A case for the 4-hour workday…
“I honestly think no one actually can do more than four hours of good work a day, and the rest of the day is, ‘What should I be spending those four hours on?’ and clean-up maintenance and systems improvements. There are a lot of people out there trying to work 12 hours a day at a fairly low level and on fairly low-leverage things that aren’t actually moving the ball forward.”
Take your to-do list and cross off half the items.
“Any time I work with a client I have them list out all the things they’re currently doing, and I just put a line through half of them. It’s like, ‘These are the things that you were no longer going to be doing.’ It’s like the ‘more wood behind fewer arrows’ approach.”
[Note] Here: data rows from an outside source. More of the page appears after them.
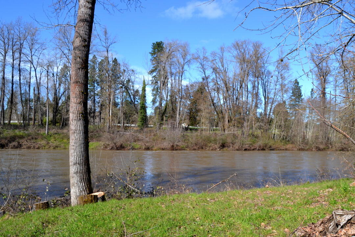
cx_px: 178
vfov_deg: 40.0
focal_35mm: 33
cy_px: 118
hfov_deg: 57.2
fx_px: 325
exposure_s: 1/200
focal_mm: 22
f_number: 7.1
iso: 100
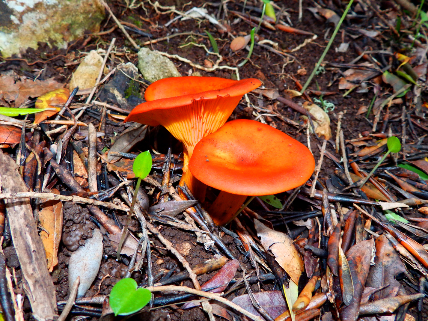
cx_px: 214
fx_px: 396
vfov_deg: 44.2
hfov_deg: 56.8
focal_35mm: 32
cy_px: 160
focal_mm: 5.7
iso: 320
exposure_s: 1/40
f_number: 3.7
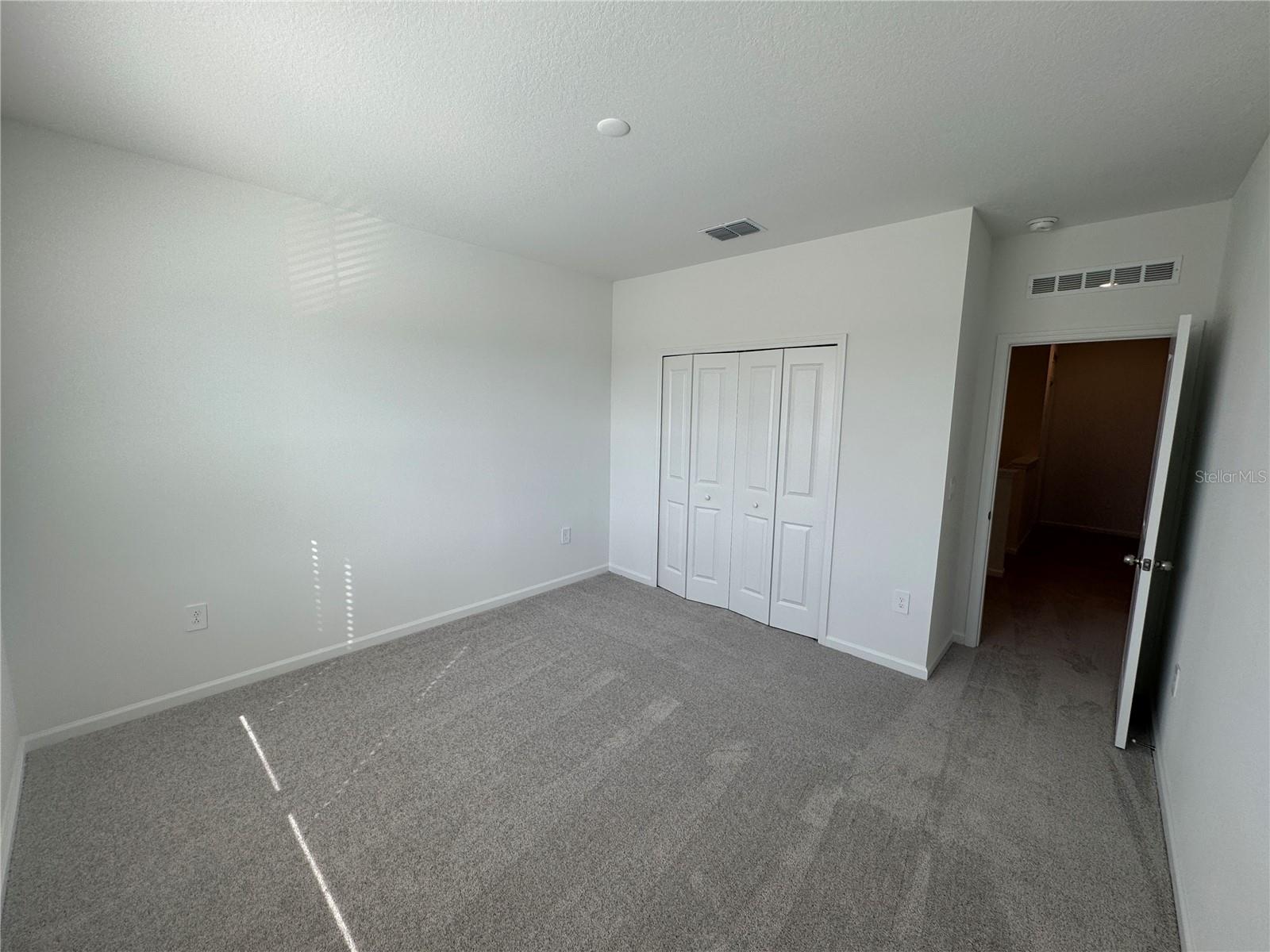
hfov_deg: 102.1
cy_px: 476
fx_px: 514
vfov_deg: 85.7
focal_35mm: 14
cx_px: 635
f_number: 2.2
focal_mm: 2.22
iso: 40
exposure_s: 1/218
When optimizing your productivity, start with the low-hanging fruit.
“I ask upfront: ‘Think back to the time you were most productive in your life. What did that feel like? List out five things you were doing then that you’re not doing now. … That’s the low-hanging fruit; that’s the place to start. You already know what was working well for you — start there. You don’t need to find a solution outside of yourself, like reading another self help book or scanning Twitter. Those are things working for other people. … Knowing thyself starts with knowing what works well for yourself.”
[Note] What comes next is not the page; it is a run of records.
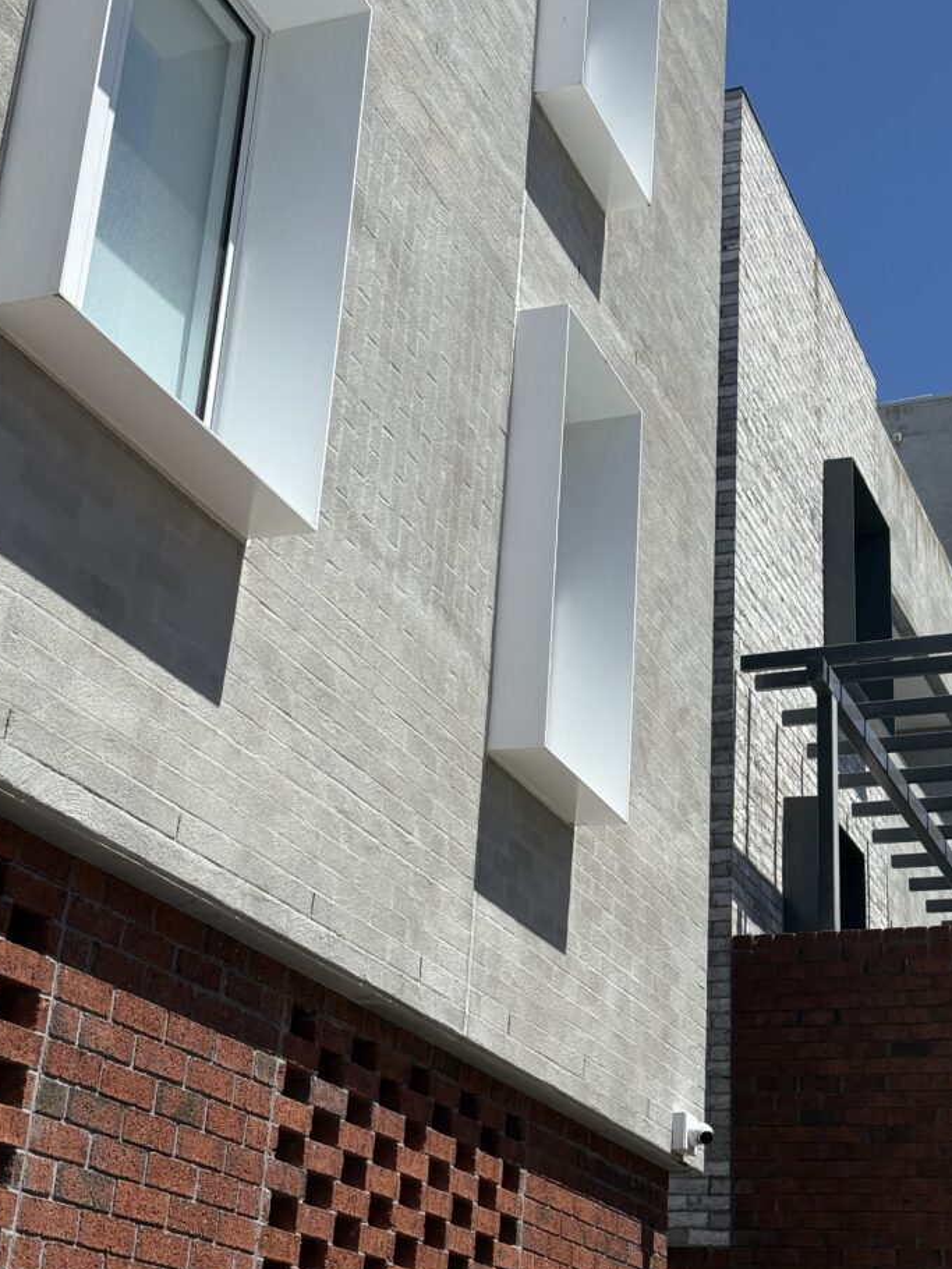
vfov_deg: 35.5
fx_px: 1979
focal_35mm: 54
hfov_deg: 27.0
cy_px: 597
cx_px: 514
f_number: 1.78
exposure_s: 1/7874
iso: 64
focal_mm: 6.76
Make a 1% improvement each day — then watch that compound.
“In a figurative sense, expectations become a prison for us, because we are constantly judging. … Instead, we trust the process. We think about, how can we get started? How can we take one more step? There’s a lot of this notion — especially in Silicon Valley of these quantum leaps or 10 — and I think when it comes to the self, it’s incremental, but all the time — this 1% every day. You never underestimate the power of compounding.”
Put your blinders on to help improve your focus.
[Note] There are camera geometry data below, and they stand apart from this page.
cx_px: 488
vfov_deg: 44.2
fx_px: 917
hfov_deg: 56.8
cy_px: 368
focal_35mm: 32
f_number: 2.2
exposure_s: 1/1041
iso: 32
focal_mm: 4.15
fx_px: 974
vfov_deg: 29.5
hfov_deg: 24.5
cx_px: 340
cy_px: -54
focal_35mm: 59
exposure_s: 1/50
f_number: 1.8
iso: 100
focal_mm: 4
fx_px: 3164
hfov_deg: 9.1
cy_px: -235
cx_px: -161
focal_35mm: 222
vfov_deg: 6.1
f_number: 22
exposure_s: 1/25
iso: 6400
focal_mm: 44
“The way we improve our focus is we put our blinders on — we have constraints. This is what we’re focused on, and by definition, everything that’s outside of the circle is not things we’re concerned about and thus we can ignore them. There’s a lot of power in moving very quickly by knowing what to ignore. And I think that’s the biggest benefit of planning is not only you’re deciding what you’re doing, but you’re deciding what you’re paying attention to.”
Why having a plan is key.
“Another benefit of having a plan is you have something to compare to. It’s hard to know how the day went if you didn’t know how it was supposed to go, and something we will find is that it’s easy to backward rationalize anything.”
The incredible power of a $20 cube timer.
“So much of procrastination is a failure to get started. It’s looking at this blank page. How do you write an essay? … I’d like to talk about it as a verb change: What’s the smallest possible step of going from, ‘I’m going to do this thing’ to ‘I’m doing this thing.’ A lot of that is just lowering the bar for how far I need to go before I can take a break, before I can celebrate. For me, I default to operating in 25-minute cycles… A lot of times I will set a timer for five minutes and say, ‘For the next five minutes, I’m only going to do this thing.’ … It’s minimizing the time to allocate to something and creating that constraint.”
The benefits of not checking your email in the morning.
“One interesting correlation I’ve found with the executives I work with and their productivity is the first time they check their email is the strongest negative correlation with how much they get done in the day. The earlier they check the email, the less they get done. It will blow someone away to discover the world will not catch on fire if you don’t check your email for a couple of hours. But if you spend a little bit of time on your most important thing of the day before you flip over to the world, you’ll just feel so much more sane, and the most important projects to move forward.”